Le baromètre de la santé psychologique des salariés en période de crise du cabinet Empreinte Humaine[1] révèle quant à lui des Français " prêts à quitter leur entreprise si le décalage est trop important entre leurs propres valeurs et celles de l'organisation ".
Par ailleurs, les contraintes liées au travail sur site découragent de nombreux collaborateurs. 74 % en effet refusent de " revenir à la situation d'avant ". Du temps perdu dans les transports à la promiscuité qui y règne, des nuisances sonores en open space au contrôle spatio-temporel des managers en passant par les manies des collègues, le retour au bureau - y compris quand il s'inscrit dans un mode de travail hybride - ne s'annonce pas sous les meilleurs auspices.
S'il semble indispensable de réengager les salariés, reste donc à connaître les ingrédients de cette remobilisation - qui va au-delà d'un simple " coup de boost " - et à découvrir comment œuvrer en faveur de ce projet vital pour les organisations. Car la fidélisation de leurs effectifs ainsi que leur performance globale en dépendent.
Parler d'engagement des collaborateurs, c'est bien souvent évoquer les leviers de motivation ou les sources de bien-être au travail. Or, si les uns et les autres contribuent au premier, ils n'en sont pas synonymes ! Rappelons d'ailleurs que le concept d'engagement fait écho au Digital Engagement, dont l'objectif est de créer de la proximité alors même que les relations s'établissent de plus en plus à distance.
Au niveau individuel, l'engagement se traduit par un effort " en plus " consenti par un salarié pour son entreprise. Il comporte une dimension émotionnelle et affective, avec une " appropriation " de l'intérêt de l'organisation, perçu comme indissociable de celui du collaborateur. L'engagement se construit aussi autour de l'adhésion aux valeurs de l'organisation et d'une bonne compréhension de ses enjeux. On comprend dès lors que l'engagement se distingue de la satisfaction des collaborateurs ou du bien-être au travail, bien que ces derniers puissent y participer.

_ _ _ _ _

* _Consignes de l'exercice_:
a - D'après le texte sur l'engagement des salariés, quelle part des collaborateurs refuse de « revenir à la situation d'avant » ?
b - Poursuivez le texte sur l'engagement des salariés à partir de sa dernière phrase.
Les enregistrements ne servent pas pour cet exercice.

_ _ _ _ _

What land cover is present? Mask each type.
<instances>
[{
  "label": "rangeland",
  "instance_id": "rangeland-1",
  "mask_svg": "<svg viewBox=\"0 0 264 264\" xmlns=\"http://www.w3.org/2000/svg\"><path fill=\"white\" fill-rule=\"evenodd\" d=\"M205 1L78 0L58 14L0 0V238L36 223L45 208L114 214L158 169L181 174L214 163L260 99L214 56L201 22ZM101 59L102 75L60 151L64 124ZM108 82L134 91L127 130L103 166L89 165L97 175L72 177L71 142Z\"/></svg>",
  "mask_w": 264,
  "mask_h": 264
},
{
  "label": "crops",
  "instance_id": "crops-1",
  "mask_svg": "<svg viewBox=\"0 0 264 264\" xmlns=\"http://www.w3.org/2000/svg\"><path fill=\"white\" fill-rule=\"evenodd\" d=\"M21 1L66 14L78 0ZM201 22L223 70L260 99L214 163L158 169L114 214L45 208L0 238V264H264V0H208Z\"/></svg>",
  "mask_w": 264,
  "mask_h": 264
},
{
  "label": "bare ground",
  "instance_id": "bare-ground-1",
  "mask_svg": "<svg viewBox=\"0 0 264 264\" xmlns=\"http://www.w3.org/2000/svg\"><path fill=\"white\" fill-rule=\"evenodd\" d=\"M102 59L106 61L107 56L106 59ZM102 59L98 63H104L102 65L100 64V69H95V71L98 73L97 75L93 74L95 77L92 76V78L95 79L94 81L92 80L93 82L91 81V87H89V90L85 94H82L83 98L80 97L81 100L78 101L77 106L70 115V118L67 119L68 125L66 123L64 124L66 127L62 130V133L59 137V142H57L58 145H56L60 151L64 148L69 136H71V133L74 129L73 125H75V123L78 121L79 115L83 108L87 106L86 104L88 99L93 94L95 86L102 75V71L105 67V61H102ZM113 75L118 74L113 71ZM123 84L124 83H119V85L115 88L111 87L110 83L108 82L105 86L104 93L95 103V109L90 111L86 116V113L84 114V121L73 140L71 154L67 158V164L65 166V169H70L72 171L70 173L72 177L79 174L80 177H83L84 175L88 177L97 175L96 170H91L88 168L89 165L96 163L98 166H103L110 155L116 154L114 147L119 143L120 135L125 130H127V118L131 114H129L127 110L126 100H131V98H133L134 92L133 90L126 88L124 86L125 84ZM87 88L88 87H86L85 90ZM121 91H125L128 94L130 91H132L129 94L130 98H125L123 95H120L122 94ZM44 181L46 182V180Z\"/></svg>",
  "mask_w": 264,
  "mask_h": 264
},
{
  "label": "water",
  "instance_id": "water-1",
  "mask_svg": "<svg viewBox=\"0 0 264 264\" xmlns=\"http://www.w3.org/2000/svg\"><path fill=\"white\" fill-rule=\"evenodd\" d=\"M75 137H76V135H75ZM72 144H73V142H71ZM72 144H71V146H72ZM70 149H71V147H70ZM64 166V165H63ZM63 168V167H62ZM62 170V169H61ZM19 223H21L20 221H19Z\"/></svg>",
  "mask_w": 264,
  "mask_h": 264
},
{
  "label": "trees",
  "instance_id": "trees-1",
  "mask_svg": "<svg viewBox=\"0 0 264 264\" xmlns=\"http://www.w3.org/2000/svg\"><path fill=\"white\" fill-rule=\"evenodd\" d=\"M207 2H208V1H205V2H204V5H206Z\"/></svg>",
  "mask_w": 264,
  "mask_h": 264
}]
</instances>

_ _ _ _ _

* _Réponses par consigne_:
a - 74 % des collaborateurs.

b -
Pour Bernard Coulaty, ex-DRH international[3] spécialiste de l'engagement durable et de la transformation RH, il s'agit " d'une ligne de crête entre la pénibilité et les risques psychosociaux d'un côté, le bonheur au travail de l'autre ". D'où l'échec de nombreuses politiques RH et managériales visant à " engager les collaborateurs ". S'il est possible de les motiver via une transaction - en leur garantissant certaines choses pour qu'ils en effectuent d'autres - et de s'assurer que l'environnement de travail ainsi que le mode de management en vigueur favorisent l'engagement individuel comme collectif, chaque individu est ensuite libre de s'engager... ou non.
Par conséquent, le " réengagement des salariés " qui préoccupe les managers et DRH en ce début d'été 2021 suit la même logique.
Pour espérer voir les salariés accorder ce " petit plus " à leur entreprise, il est fondamental de créer une dynamique positive. Les managers et DRH ont des idées quant aux outils ou leviers à mobiliser à cette fin. Selon l' enquête Sortie de crise, Emploi et Dialogue social de l'ANDRH (Association Nationale des DRH), 75 % de ces professionnels envisagent de programmer des moments de convivialité communs, 35 % du teambuilding et 34 %, des séminaires. Le maintien de journées de télétravail est également à l'agenda, avec une diminution graduée envisagée dans de nombreuses organisations.
Or, après plus d'un an vécu professionnellement à distance ou en partie, dans des configurations personnelles et familiales très distinctes, toute projection de solutions RH ou managériales n'est-elle pas aléatoire ? Peut-être convient-il de " commencer par le début ", à savoir : dialoguer avec les collaborateurs, cerner leurs besoins (immédiats ou à moyen terme), recueillir leurs attentes.
En voici un aperçu, issu du baromètre des Préférences salariés de JLL[4] : l'équilibre personnel / professionnel arrive en tête des priorités des collaborateurs (66 % des répondants), devant le salaire (49 %) et la garantie du bien-être ainsi que de la santé physique et mentale (46 %). En " creusant " un peu les résultats, on constate que 89 % des salariés aimeraient choisir leurs horaires de travail. 84 % des répondants pourraient même envisager de passer à une semaine de 4 jours de travail.
Qu'elle ait été formalisée ou non, l'évolution de l'organisation du travail induite par les confinements s'est inscrite dans le mode de fonctionnement des équipes et collaborateurs. Dès lors, il semble difficile de " revenir " sur l'autonomie accordée à distance en termes d' organisation personnelle ou de prise de décision parfois, ou encore sur la flexibilité des horaires de travail. Pour concilier les impératifs ou attentes des uns et des autres, " un accord d'entreprise pourrait spécifier les horaires de disponibilité des salariés travaillant à distance, en instaurant des plages horaires plus restreintes durant lesquelles ils peuvent être joints par téléphone ", selon la proposition de l'avocat Yann-Maël Lahrer.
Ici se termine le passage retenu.